What is needed: Take the material below and restate it word for word, stopping after the line in which "[436,213,545,222] WeatherSensor.h. ->" occurs.

[Data for this task Boundary: Start]

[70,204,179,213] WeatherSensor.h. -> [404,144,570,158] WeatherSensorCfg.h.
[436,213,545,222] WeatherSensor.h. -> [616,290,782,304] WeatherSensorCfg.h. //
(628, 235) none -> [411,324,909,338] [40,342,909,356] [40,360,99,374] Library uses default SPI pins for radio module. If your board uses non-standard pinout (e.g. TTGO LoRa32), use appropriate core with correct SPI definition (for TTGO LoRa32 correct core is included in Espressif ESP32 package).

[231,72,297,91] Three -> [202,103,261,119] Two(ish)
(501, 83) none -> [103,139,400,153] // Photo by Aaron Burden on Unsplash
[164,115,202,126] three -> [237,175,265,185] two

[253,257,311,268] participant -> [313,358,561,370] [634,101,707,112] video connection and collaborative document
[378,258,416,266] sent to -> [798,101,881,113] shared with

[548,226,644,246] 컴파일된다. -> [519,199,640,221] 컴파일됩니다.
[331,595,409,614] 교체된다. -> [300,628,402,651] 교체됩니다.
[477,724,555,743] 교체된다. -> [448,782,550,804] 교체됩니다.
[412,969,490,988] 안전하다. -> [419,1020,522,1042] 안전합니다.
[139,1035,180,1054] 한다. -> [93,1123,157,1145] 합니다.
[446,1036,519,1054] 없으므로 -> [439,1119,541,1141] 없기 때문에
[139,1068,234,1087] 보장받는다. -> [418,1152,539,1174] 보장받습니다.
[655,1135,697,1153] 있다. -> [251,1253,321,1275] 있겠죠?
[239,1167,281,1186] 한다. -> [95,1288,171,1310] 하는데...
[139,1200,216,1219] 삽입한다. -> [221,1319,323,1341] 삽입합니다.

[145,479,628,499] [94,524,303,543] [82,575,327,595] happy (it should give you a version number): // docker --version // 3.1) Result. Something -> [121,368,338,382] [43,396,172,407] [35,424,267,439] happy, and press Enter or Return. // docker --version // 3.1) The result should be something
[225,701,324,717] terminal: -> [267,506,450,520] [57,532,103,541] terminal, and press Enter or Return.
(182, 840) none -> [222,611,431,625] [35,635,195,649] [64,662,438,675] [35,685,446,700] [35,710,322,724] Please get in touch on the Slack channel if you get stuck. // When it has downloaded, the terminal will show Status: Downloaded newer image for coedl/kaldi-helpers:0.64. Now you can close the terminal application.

[Data for this task Boundary: End]

Answer:
[70,204,179,213] WeatherSensor.h. -> [404,144,570,158] WeatherSensorCfg.h.
[436,213,545,222] WeatherSensor.h. -> [616,290,782,304] WeatherSensorCfg.h. //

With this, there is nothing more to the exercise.